PDF OCR
Scanned PDF → searchable text
What is PDF OCR?
Run optical character recognition on a PDF or image, entirely in your browser — no upload, no third-party API. Uses Tesseract.js, downloads the selected language model once (~10 MB, cached for future runs) and then works fully offline. Rasterises PDFs at 2× for accuracy, shows per-page progress, and produces plain-text output ready for copy / download.
How do I use PDF OCR?
- Drop an image or PDF.
- Pick the language (English, Spanish, French, German, Italian, Portuguese).
- Wait while the model downloads on first use, then watch per-page progress.

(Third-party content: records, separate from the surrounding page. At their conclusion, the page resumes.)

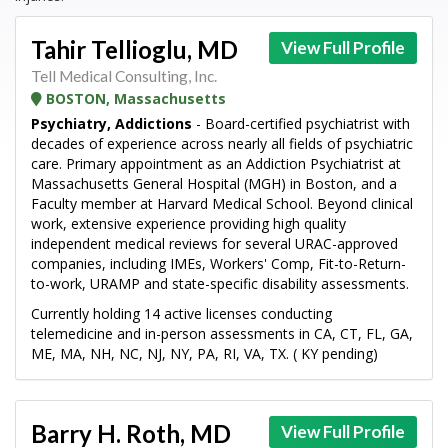
Tahir Tellioglu, MD
View Full Profile
Tell Medical Consulting, Inc.
BOSTON, Massachusetts
Psychiatry, Addictions
- Board-certified psychiatrist with
decades of experience across nearly all fields of psychiatric
care. Primary appointment as an Addiction Psychiatrist at
Massachusetts General Hospital (MGH) in Boston, and a
Faculty member at Harvard Medical School. Beyond clinical
work, extensive experience providing high quality
independent medical reviews for several URAC-approved
companies, including IMEs, Workers' Comp, Fit-to-Return-
to-work, URAMP and state-specific disability assessments.
Currently holding 14 active licenses conducting
telemedicine and in-person assessments in CA, CT, FL, GA,
ME, MA, NH, NC, NJ, NY, PA, RI, VA, TX. ( KY pending)
Barry H. Roth, MD
View Full Profile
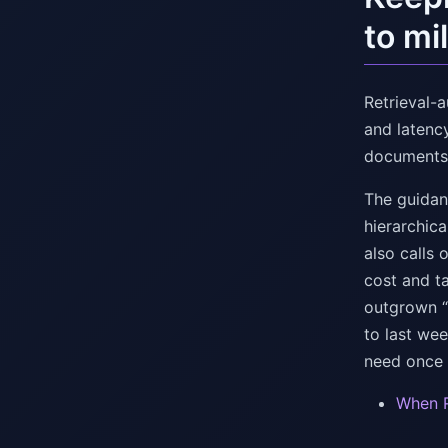
to mi
Retrieval-
and latenc
documents t
The guidanc
hierarchic
also calls 
cost and ta
outgrown “o
to last we
need once “
When R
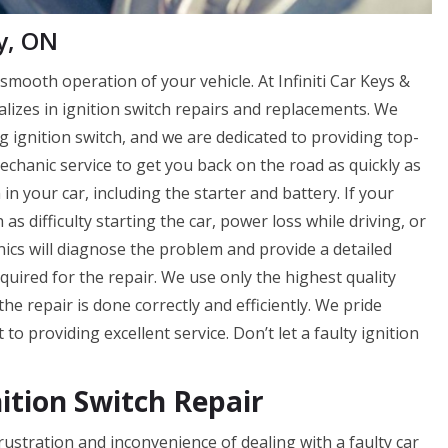
y, ON
smooth operation of your vehicle. At Infiniti Car Keys &
lizes in ignition switch repairs and replacements. We
g ignition switch, and we are dedicated to providing top-
echanic service to get you back on the road as quickly as
 in your car, including the starter and battery. If your
 as difficulty starting the car, power loss while driving, or
ics will diagnose the problem and provide a detailed
equired for the repair. We use only the highest quality
he repair is done correctly and efficiently. We pride
o providing excellent service. Don’t let a faulty ignition
nition Switch Repair
frustration and inconvenience of dealing with a faulty car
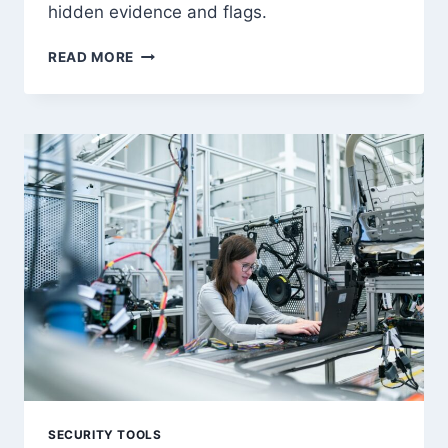
hidden evidence and flags.
FORENSICS
READ MORE
CTF
METHODOLOGY:
COMPLETE
GUIDE
TO
EVIDENCE
ANALYSIS
SECURITY TOOLS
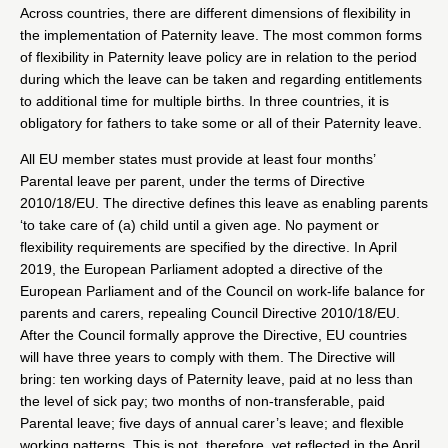
Across countries, there are different dimensions of flexibility in
the implementation of Paternity leave. The most common forms
of flexibility in Paternity leave policy are in relation to the period
during which the leave can be taken and regarding entitlements
to additional time for multiple births. In three countries, it is
obligatory for fathers to take some or all of their Paternity leave.
All EU member states must provide at least four months’
Parental leave per parent, under the terms of Directive
2010/18/EU. The directive defines this leave as enabling parents
‘to take care of (a) child until a given age. No payment or
flexibility requirements are specified by the directive. In April
2019, the European Parliament adopted a directive of the
European Parliament and of the Council on work-life balance for
parents and carers, repealing Council Directive 2010/18/EU.
After the Council formally approve the Directive, EU countries
will have three years to comply with them. The Directive will
bring: ten working days of Paternity leave, paid at no less than
the level of sick pay; two months of non-transferable, paid
Parental leave; five days of annual carer’s leave; and flexible
working patterns. This is not, therefore, yet reflected in the April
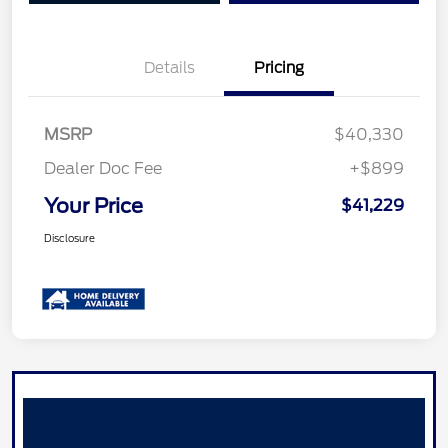
Details
Pricing
MSRP
$40,330
Dealer Doc Fee
+$899
Your Price
$41,229
Disclosure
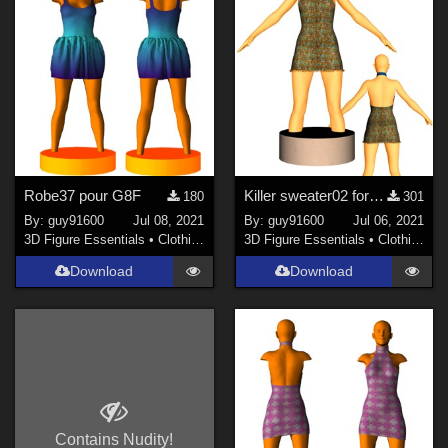
Robe37 pour G8F
Killer sweater02 for G8F
180
301
By:
guy91600
Jul 08, 2021
By:
guy91600
Jul 06, 2021
3D Figure Essentials
•
Clothing
3D Figure Essentials
•
Clothing
Download
Download
Contains Nudity!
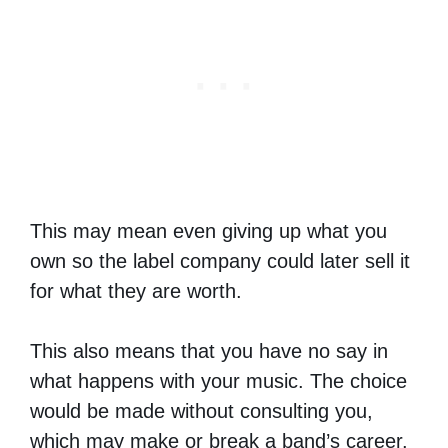
This may mean even giving up what you
own so the label company could later sell it
for what they are worth.
This also means that you have no say in
what happens with your music. The choice
would be made without consulting you,
which may make or break a band’s career.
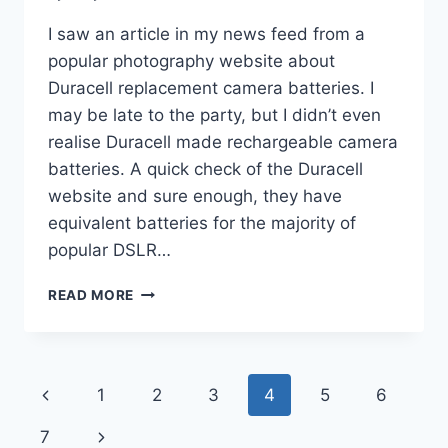
I saw an article in my news feed from a
popular photography website about
Duracell replacement camera batteries. I
may be late to the party, but I didn’t even
realise Duracell made rechargeable camera
batteries. A quick check of the Duracell
website and sure enough, they have
equivalent batteries for the majority of
popular DSLR…
DURACELL
READ MORE
IS
MAKING
CAMERA
BATTERIES
Page
Previous
1
2
3
4
5
6
navigation
Page
Next
7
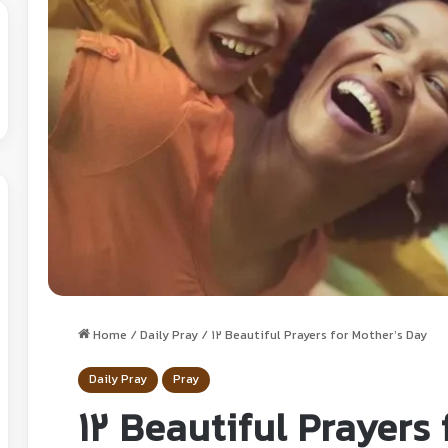
Home
/
Daily Pray
/
12 Beautiful Prayers for Mother’s Day
Daily Pray
Pray
12 Beautiful Prayers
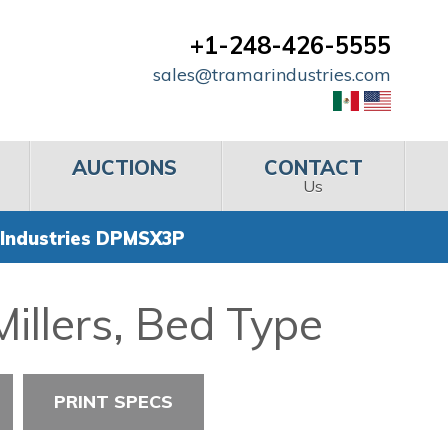
+1-248-426-5555
sales@tramarindustries.com
AUCTIONS
CONTACT
Us
Industries DPMSX3P
illers, Bed Type
PRINT SPECS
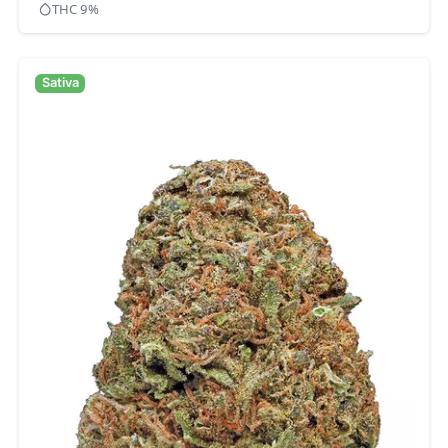
THC 9%
Sativa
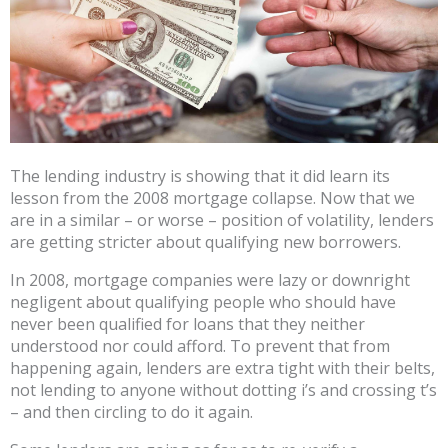
The lending industry is showing that it did learn its
lesson from the 2008 mortgage collapse. Now that we
are in a similar – or worse – position of volatility, lenders
are getting stricter about qualifying new borrowers.
In 2008, mortgage companies were lazy or downright
negligent about qualifying people who should have
never been qualified for loans that they neither
understood nor could afford. To prevent that from
happening again, lenders are extra tight with their belts,
not lending to anyone without dotting i’s and crossing t’s
– and then circling to do it again.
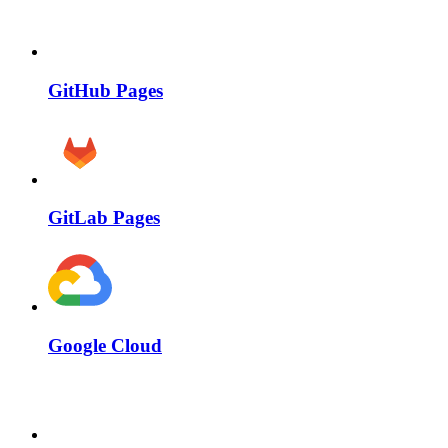
GitHub Pages
GitLab Pages
Google Cloud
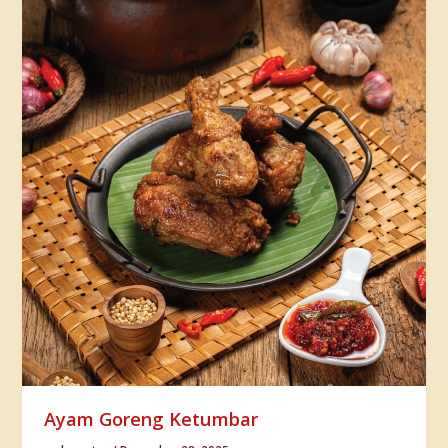
Ayam Goreng Ketumbar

- Copy or download the extracted text.
When should I use PDF OCR?
OCR is for getting text out of pictures of text. For rendering PDF pages as images (without extracting text), use PDF to JPG. For plain-text PDF → text, most PDFs have a real text layer and `pdf-lib` extraction is faster; OCR is the fallback for scans.
What is OCR?
Optical Character Recognition — extracting machine-readable text from images or scanned documents. Turns a picture of text into text you can search, copy, or edit.
Which languages are supported?
English, Spanish, French, German, Italian, and Portuguese out of the box. Other languages can be added via the Tesseract language pack picker (downloaded on demand).
How accurate is it?
Very accurate on clean, high-contrast scans (95%+). Handwriting, low-res scans, and heavily rotated pages drop accuracy significantly — deskew your scan first for best results.
Does it run on-device?
Yes. Tesseract.js runs the full OCR pipeline in your browser. The language model downloads once (~10 MB per language) and is cached locally.
Is my file uploaded anywhere?
No. Everything runs in your browser. Your files never leave your device, and there is no server component for this tool.